Good quality planning methodologies were developed in the last decades of the twentieth century that are still widely used. But competition is getting harsher and harsher and the search for more effective approaches to planning for competitive customer value can never stop. The purpose of this paper is to offer an alternative method for planning for customer value that is the result of his long experience with large organizations, both in manufacturing and service.
The paper summarizes the approaches followed and the results reached. It also rationalizes such experience with the support of figures. Such process may require mental efforts to overcome conventional thinking in managing for quality, which should be accepted. A preliminary condition is understanding the author's quality vision, which quite often is at odds with traditional visions. For that reason the first part of the paper is dedicated to the illustration of the quality‐related concepts that are at the basis of the following discussions. Such concepts are based on the systems view of the organization, on a definition of quality as both doing the right things and doing things right, on accepting that the word quality is neutral and acquires a positive or negative meaning only when associated with the concept of value. The above concepts are not accepted by all quality experts today.

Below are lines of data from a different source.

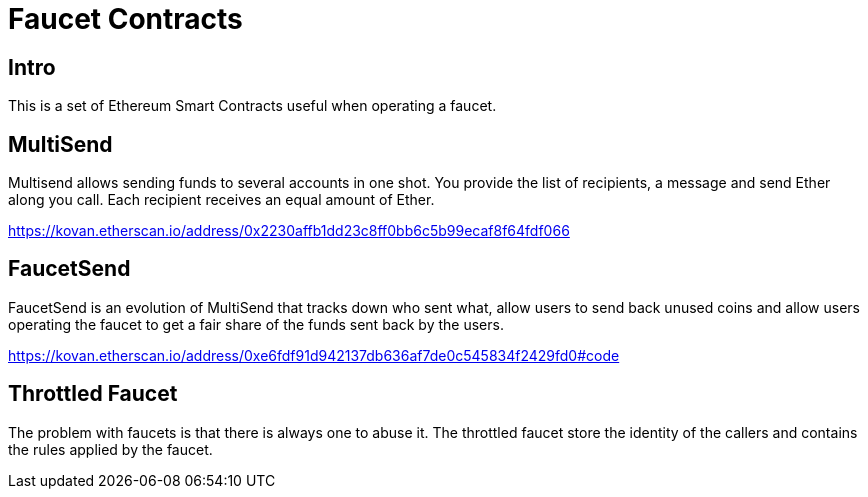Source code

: = Faucet Contracts

== Intro

This is a set of Ethereum Smart Contracts useful when operating a faucet.

== MultiSend

Multisend allows sending funds to several accounts in one shot.
You provide the list of recipients, a message and send Ether along you call. Each recipient receives an equal amount of Ether.

https://kovan.etherscan.io/address/0x2230affb1dd23c8ff0bb6c5b99ecaf8f64fdf066

== FaucetSend

FaucetSend is an evolution of MultiSend that tracks down who sent what, allow users to send back unused coins and allow users operating the faucet to get a fair share of the funds sent back by the users.

https://kovan.etherscan.io/address/0xe6fdf91d942137db636af7de0c545834f2429fd0#code

== Throttled Faucet

The problem with faucets is that there is always one to abuse it.
The throttled faucet store the identity of the callers and contains the rules applied by the faucet.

The following are the most significant conclusions: the “customer‐perceived value vs, performance” curves look rather different from those that are mostly used today; consequently, the “quality life‐cycle” presents some significant differences if compared with the Kano Model; extensive use should be made of time‐related curves, which happen to be the most significant in relation to planning; proximity to users (not just own customers) is more important than questionnaires in relation to critical planning decision; both satisfiers and dissatisfiers are important to understand customer/stakeholder perception; the proposed combination algorithm for the two may look conceptually difficult to those who look for simple solutions; but sometimes difficulties look unavoidable.
The paper is original inasmuch as it challenges conventional wisdom in this area. But, if the experience of the author finds confirmation in a wider context, it can be of significant value for those companies that operate in high competitive sectors. It can also stimulate organizational innovation in the fundamental area of value creation.